# Cerith Snails



## Omis (Dec 27, 2010)

Anyone know where I can pick some up in the west end? I've been looking everywhere and no one seems to have any in stock.


----------



## ameekplec. (May 1, 2008)

Not west end, but Sea U Marine had tons of them in stock today.


----------



## Sunstar (Jul 29, 2008)

I want to get my hands on some of these myself. What do they go for?


----------



## Omis (Dec 27, 2010)

I was thinking about going to SUM but its such a looooong drive to get there. Nothing in Etobicoke/Mississauga?


----------



## ameekplec. (May 1, 2008)

Sunstar said:


> I want to get my hands on some of these myself.
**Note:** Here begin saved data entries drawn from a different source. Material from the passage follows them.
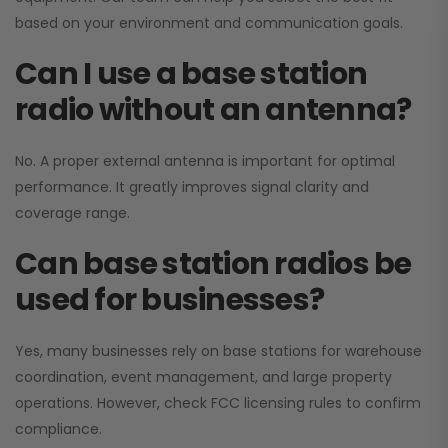
based on your environment and communication goals.
Can I use a base station
radio without an antenna?
No. A proper external antenna is important for optimal
performance. It greatly improves signal clarity and
coverage range.
Can base station radios be
used for businesses?
Yes, many businesses rely on base stations for warehouse
coordination, event management, and large property
operations. However, check FCC licensing rules to confirm
compliance.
What do they go for?


Usually between $1 - $2 depending on size.


----------



## violet (Jun 29, 2006)

Did you try Aquatic kingdom in mississauga?


----------



## Omis (Dec 27, 2010)

violet said:


> Did you try Aquatic kingdom in mississauga?


Yeah, the guy there told me he had ceriths but when he showed me them they were obviously nassarius snails.


----------



## PACMAN (Mar 4, 2010)

do you remember the price on the nass snails at aquatic kingdom?


----------



## Omis (Dec 27, 2010)

PACMAN said:


> do you remember the price on the nass snails at aquatic kingdom?


They were 10 for $20 I remember.


----------



## PACMAN (Mar 4, 2010)

thanks! don't need 10 of those guys though , maybe 2-4


----------



## Sunstar (Jul 29, 2008)

I think I want to get some of those. my slaggin hermit just had escargot of my nassarious.


----------